Now I want to go on to the more subtle type of head hopping. This tends to be the one I see most in today’s writing. And I want to start by getting you to think about a question? Have you ever just been…. staring off into space and had someone ask you if you were… okay, mad, upset? And that question from them kind of startled you because really you were just thinking someone needed to clean the cobwebs out that corner near the ceiling. Maybe you responded with a laugh and a smile and say ‘No, I’m fine. Why’d you ask?’ and they say something about YOUR expression. Here’s were the head hop happens. You don’t make note of your own expression, ticks, or habits. So neither can your characters. To you and them they have no real significance. So if you have a blank stare YOU don’t know it. Your characters
don’t know it. UNLESS you make a conscious choice to give a blank stare. And of course writers do this all the time very effectively. Let’s look at the difference then.
Jill stared out the window frowning. How she wished that hill would just disappear. Who put wells at the top of a hill?
That first sentence is a head hop.
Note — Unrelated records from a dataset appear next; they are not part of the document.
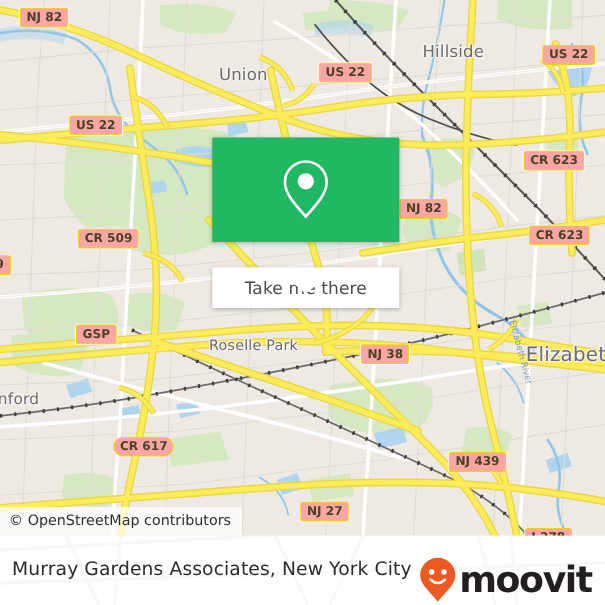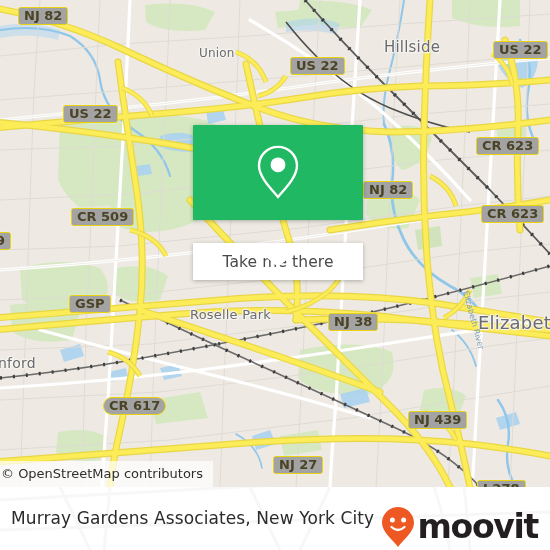"NJ 82" .shield { background: #a3a3a3 -> #fca5a5; font-size: 13px -> 11px }
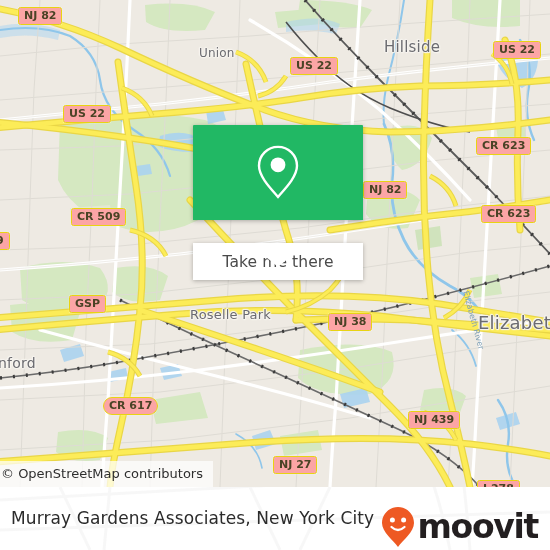"Union" div.place-label { font-size: 12px -> 15px; top: 46px -> 59px }
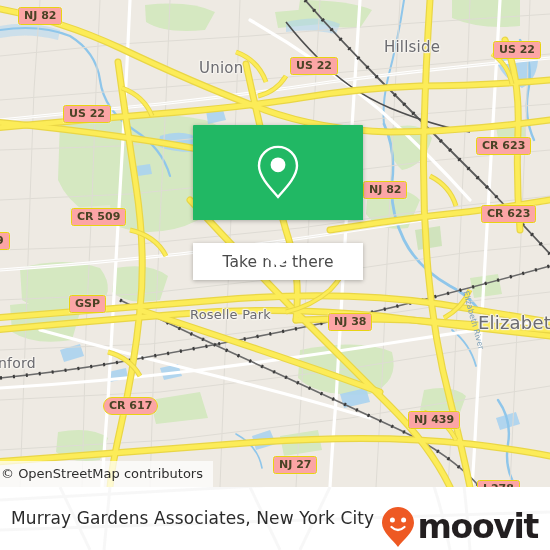"© OpenStreetMap contributors" #attrib { padding: 0 10px 0 1px -> 0 10px 0 8px }
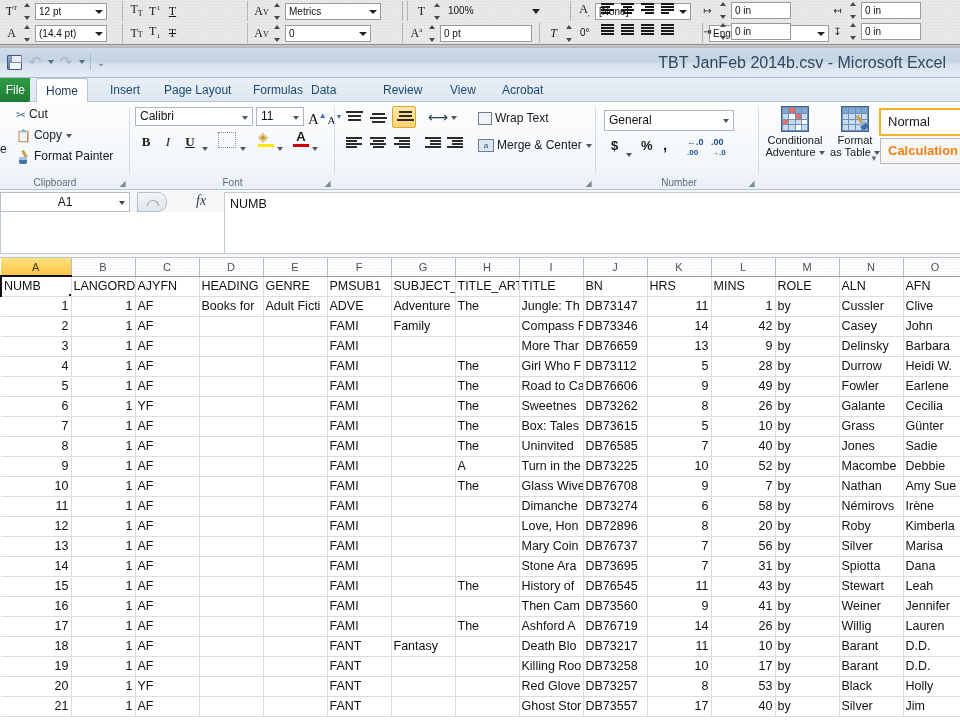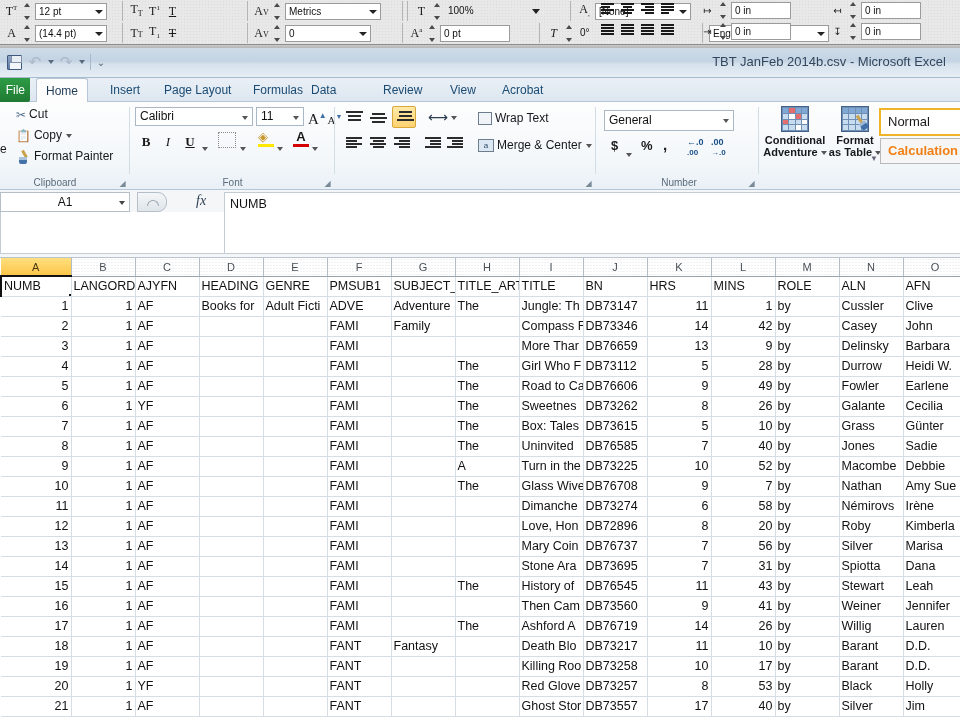"0 pt" div.cp-field { width: 70px -> 92px }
Remove “frowning” and it’s fixed. The rest of the paragraph gives her emotional state and the reader gets to pick how they interpret those emotions. Maybe she frowns in their mind, maybe she smiled sadly. It allows the reader’s personal ideas, and makes for better connections with characters. Now that doesn’t stop you from giving purposeful expressions it just requires you show they have an intent. So the other way it can be done.
Jill stared out the window and gave that hill a frown. It ruined everything. All her plans with Jack, who builds wells on top of hills anyway. Stupid. She frowned more, squinted her eyes and hoped the hill crumbled.
I want to stress the reason these seemingly little things are so important is when you do them wrong you deny the characters an opportunity to develop and interact. You also deny the reader a chance to get way into the characters’ heads.
I have a character who constantly picks at her nails. The other characters around her see her do it and understand that she’s feeling unsettled by something. But they ONLY understand that because of consistent events or dialogue that proceed or follow the action. Oddly, at a much later point I confirm the understanding in the character’s POV only she doesn’t think she picks at her nails, she “smooths” the edges.
Again, the way you write, especially internals and during narrative, gives you the chance to draw your reader in. To pull them into the world your characters live and to become friends with them you MUST stay in POV. When you do this, readers have a more enjoyable experience and will come back and read you more often.